3. To Win the U.S., We Need a Local Presence. There is no substitute for being on the ground. A single face-to-face meeting in SF moved things forward faster than a hundred cold emails from Seoul. A US-based team is no longer a goal; it's a requirement.

4. It’s Time to Take Bolder, Bigger Steps. The biggest takeaway was a feeling of permission. Permission to think bigger, act faster, and be more audacious. The market is ready. Now, it's on us to execute.

Closing

This trip was never just about business. It was about "Inyeon" (인연).

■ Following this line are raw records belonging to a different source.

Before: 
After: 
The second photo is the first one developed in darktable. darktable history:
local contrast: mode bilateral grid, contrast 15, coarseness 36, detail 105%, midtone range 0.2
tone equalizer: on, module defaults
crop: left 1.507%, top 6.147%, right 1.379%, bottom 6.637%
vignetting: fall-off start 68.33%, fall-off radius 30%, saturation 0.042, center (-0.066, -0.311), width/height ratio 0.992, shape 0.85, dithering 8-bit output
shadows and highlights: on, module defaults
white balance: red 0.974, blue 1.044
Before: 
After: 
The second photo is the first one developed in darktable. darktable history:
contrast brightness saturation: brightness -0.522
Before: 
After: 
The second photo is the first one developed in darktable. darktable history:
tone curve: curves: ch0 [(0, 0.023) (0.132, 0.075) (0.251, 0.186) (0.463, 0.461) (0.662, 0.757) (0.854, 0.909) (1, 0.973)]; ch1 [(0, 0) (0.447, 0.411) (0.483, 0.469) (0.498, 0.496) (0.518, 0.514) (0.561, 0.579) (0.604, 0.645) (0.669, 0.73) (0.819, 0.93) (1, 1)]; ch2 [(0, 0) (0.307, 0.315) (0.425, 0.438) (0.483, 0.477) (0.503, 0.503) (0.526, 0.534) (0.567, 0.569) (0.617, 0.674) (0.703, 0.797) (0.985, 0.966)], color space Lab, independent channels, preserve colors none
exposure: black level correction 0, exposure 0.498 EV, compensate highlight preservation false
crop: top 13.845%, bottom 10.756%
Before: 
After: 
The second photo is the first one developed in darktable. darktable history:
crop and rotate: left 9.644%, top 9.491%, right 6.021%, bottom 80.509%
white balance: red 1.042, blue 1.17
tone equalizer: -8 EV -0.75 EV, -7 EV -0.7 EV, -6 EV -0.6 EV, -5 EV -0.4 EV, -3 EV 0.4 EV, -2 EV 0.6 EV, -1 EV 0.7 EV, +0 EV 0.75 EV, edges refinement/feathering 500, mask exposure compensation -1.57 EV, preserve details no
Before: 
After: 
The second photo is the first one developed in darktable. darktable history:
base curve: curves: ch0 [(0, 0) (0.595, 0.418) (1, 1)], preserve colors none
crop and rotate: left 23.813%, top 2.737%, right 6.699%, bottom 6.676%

There’s a beautiful Korean word that teaches us our encounters are not random, but are threads of destiny woven across lifetimes. Before this trip, the "North American market" was just an abstract concept, a pin on a map.
Now, it is the faces of the 100 people I met, the energy of their feedback, and the vibrant passion I could feel in person.

I believe our meetings were not by chance. Each conversation that turned my abstract idea into a tangible reality, each piece of advice that showed me "the way," felt like a thread of that destiny pulling me forward.

I came to the US as a visitor, but I leave as a member of a global community I now feel bound to serve. This is our Inyeon. And my "karma" my responsibility is to build something truly worthy of the connections we've just begun.
Thank you for being the first step in my journey.